**Instructions for the task**
Lay out the lines of data from the line with "family: Stilbaceae" up to and including the last line as a JSON list of strings, one string per line, with blank lines left out.

**Records from a data source**
────────────────

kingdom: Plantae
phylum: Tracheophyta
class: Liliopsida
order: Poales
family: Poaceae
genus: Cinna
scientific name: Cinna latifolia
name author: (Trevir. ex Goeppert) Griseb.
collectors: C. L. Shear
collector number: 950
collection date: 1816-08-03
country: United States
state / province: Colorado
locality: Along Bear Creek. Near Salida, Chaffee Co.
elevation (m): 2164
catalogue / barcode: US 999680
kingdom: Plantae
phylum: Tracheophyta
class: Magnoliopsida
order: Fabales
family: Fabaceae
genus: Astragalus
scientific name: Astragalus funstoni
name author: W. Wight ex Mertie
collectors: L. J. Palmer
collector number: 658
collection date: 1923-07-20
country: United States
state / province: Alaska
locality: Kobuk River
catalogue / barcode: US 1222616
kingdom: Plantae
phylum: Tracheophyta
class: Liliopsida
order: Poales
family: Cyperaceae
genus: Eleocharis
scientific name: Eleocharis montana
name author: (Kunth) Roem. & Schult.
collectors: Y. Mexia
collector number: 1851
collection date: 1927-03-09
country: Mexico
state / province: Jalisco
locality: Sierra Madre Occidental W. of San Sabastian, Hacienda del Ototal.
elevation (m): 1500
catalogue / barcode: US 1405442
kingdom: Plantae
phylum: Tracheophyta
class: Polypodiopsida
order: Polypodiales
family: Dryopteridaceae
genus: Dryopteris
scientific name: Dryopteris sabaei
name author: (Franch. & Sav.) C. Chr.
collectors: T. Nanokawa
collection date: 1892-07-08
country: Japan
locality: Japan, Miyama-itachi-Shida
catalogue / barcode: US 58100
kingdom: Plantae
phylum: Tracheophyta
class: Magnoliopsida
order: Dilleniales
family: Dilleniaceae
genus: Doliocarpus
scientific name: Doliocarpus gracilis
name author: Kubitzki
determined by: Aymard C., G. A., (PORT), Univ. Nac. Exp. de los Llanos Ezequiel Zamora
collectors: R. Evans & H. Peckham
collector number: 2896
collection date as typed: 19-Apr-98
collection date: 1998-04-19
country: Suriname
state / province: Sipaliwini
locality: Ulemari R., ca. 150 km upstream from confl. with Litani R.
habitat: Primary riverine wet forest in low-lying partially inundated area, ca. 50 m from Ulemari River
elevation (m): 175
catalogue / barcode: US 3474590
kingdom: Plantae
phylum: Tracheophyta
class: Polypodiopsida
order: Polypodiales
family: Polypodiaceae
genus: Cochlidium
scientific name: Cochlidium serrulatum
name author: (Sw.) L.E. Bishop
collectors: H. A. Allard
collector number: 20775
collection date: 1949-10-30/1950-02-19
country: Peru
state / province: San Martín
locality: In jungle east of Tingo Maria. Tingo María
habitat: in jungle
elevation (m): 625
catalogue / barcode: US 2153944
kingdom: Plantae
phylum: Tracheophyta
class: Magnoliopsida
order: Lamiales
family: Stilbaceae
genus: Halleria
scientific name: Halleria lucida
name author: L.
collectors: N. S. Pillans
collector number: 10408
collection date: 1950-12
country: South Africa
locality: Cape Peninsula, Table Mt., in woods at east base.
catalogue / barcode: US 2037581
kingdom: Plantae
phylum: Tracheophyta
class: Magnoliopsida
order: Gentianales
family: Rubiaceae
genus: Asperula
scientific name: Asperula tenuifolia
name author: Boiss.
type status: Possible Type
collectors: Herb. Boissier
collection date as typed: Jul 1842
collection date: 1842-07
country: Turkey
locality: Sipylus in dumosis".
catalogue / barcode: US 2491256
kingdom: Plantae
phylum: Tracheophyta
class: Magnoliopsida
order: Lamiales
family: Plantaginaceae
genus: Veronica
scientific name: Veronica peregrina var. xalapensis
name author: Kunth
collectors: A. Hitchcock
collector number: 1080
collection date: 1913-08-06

────────────────

**Full solution**
[
  "family: Stilbaceae",
  "genus: Halleria",
  "scientific name: Halleria lucida",
  "name author: L.",
  "collectors: N. S. Pillans",
  "collector number: 10408",
  "collection date: 1950-12",
  "country: South Africa",
  "locality: Cape Peninsula, Table Mt., in woods at east base.",
  "catalogue / barcode: US 2037581",
  "kingdom: Plantae",
  "phylum: Tracheophyta",
  "class: Magnoliopsida",
  "order: Gentianales",
  "family: Rubiaceae",
  "genus: Asperula",
  "scientific name: Asperula tenuifolia",
  "name author: Boiss.",
  "type status: Possible Type",
  "collectors: Herb. Boissier",
  "collection date as typed: Jul 1842",
  "collection date: 1842-07",
  "country: Turkey",
  "locality: Sipylus in dumosis\".",
  "catalogue / barcode: US 2491256",
  "kingdom: Plantae",
  "phylum: Tracheophyta",
  "class: Magnoliopsida",
  "order: Lamiales",
  "family: Plantaginaceae",
  "genus: Veronica",
  "scientific name: Veronica peregrina var. xalapensis",
  "name author: Kunth",
  "collectors: A. Hitchcock",
  "collector number: 1080",
  "collection date: 1913-08-06"
]